Orrore in famiglia, lega e maltratta bimbo di 10 anni: arrestato un 47enne

Orrore in famiglia, lega e maltratta bimbo di 10 anni: arrestato un 47enne

CronacaRegione
Un 47enne è accusato di maltrattamenti e sequestro di persona ai danni del figlio della compagna. Le indagini avrebbero ricostruito anni di violenze domestiche e un episodio in cui il minore sarebbe stato legato e segregato in casa.

I Carabinieri del Nucleo Investigativo del Comando Provinciale di Avellino hanno arrestato giovedì un uomo di 47 anni, residente in Irpinia, con le accuse di maltrattamenti in famiglia e sequestro di persona ai danni di un bambino di dieci anni.

L’ordinanza di custodia cautelare in carcere è stata emessa dal GIP del Tribunale di Avellino su richiesta della Procura locale, al termine di un’indagine complessa che avrebbe ricostruito una situazione di violenze domestiche protratte per circa sei anni.

Secondo quanto emerso dalle indagini, l’uomo avrebbe sottoposto il minore — figlio della propria compagna — a condotte di segregazione e privazione della libertà personale, oltre che a umiliazioni e violenze ripetute. Le attività investigative hanno descritto un contesto iniziato nel 2020 e proseguito fino al 2026, caratterizzato da sofferenze continue e isolamento del bambino, a cui sarebbe stato impedito ogni normale rapporto sociale e familiare.

In un episodio ritenuto particolarmente grave, l’uomo avrebbe anche legato il minore a un letto all’interno dell’abitazione, provocandogli conseguenze psicofisiche significative.

Il quadro indiziario è stato costruito grazie al lavoro dei Carabinieri specializzati in reati legati alla violenza di genere, in collaborazione con i servizi sociali e gli psicologi dei centri antiviolenza. Sono state raccolte testimonianze e analizzati contenuti digitali, tra cui immagini e video, ritenuti utili alle indagini. Durante l’arresto sono stati inoltre sequestrati dispositivi elettronici, ora al vaglio degli inquirenti.

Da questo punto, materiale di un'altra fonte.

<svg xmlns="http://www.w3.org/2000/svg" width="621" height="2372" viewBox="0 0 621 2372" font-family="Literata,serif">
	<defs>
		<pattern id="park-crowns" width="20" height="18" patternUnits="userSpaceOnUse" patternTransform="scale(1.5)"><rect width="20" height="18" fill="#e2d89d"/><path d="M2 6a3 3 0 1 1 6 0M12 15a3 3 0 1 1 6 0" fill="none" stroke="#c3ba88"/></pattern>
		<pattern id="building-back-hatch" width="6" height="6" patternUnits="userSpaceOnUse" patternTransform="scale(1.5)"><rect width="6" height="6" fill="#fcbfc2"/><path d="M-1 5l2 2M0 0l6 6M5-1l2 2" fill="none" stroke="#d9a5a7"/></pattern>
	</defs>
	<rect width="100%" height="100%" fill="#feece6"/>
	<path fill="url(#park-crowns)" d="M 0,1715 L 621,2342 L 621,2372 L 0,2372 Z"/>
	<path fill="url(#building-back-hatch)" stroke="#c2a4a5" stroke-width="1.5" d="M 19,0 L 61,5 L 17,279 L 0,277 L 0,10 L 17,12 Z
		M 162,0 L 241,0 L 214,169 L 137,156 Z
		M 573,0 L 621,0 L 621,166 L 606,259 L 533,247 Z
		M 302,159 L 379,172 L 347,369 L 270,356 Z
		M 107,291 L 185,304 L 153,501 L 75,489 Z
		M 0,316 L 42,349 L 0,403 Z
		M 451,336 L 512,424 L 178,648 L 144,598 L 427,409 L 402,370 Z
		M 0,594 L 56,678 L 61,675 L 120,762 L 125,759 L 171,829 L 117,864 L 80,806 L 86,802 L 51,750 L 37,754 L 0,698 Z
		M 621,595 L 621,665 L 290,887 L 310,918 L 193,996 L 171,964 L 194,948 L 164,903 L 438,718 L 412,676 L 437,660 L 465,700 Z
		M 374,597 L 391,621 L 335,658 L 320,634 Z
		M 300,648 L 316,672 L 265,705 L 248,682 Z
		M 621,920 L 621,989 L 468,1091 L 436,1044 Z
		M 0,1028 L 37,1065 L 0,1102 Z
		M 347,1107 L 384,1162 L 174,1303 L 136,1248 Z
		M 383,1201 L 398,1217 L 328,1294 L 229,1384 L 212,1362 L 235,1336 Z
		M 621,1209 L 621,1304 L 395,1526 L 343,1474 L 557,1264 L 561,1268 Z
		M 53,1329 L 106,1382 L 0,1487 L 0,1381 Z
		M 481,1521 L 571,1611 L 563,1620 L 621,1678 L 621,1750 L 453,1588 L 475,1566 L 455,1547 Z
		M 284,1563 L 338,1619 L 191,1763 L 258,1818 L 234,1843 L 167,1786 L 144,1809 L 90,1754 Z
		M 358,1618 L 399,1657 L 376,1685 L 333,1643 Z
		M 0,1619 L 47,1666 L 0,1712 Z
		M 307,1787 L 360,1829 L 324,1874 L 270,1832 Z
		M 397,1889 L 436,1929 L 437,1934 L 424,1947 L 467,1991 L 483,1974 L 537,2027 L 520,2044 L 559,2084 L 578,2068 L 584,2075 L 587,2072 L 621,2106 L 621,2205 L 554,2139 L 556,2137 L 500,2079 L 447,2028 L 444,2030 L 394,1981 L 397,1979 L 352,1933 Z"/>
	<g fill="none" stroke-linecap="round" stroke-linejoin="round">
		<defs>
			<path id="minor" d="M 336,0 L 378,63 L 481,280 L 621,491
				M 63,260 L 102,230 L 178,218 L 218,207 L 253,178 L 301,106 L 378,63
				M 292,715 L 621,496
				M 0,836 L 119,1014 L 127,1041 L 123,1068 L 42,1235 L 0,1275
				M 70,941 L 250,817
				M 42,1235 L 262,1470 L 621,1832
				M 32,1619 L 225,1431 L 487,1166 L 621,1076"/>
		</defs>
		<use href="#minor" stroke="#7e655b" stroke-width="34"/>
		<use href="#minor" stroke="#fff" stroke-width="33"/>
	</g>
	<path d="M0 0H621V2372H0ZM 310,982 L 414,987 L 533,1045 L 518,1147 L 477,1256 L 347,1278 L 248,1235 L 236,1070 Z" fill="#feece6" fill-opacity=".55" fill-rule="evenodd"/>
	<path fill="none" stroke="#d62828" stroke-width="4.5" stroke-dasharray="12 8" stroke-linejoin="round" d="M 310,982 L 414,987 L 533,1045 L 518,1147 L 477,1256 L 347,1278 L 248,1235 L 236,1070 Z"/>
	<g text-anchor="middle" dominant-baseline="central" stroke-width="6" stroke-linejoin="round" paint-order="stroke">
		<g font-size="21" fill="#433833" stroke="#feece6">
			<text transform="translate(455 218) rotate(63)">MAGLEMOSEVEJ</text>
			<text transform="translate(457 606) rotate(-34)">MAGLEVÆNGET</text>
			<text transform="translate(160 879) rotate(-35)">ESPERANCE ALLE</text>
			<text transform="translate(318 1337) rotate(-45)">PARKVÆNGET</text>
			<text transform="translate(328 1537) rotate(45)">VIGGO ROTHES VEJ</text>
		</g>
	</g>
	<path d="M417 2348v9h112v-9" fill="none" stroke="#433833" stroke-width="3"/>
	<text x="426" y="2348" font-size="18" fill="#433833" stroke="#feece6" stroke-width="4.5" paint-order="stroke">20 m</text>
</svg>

L’indagato era già destinatario in passato di un provvedimento di allontanamento dalla casa familiare e di divieto di avvicinamento alla convivente e ai figli, disposto dal Tribunale per i Minorenni di Napoli, ma tale misura non avrebbe impedito la prosecuzione delle condotte contestate.

Dopo le formalità di rito, l’uomo è stato trasferito nel carcere di Avellino ed è a disposizione dell’Autorità giudiziaria. La vicenda ha suscitato forte impressione nella comunità irpina.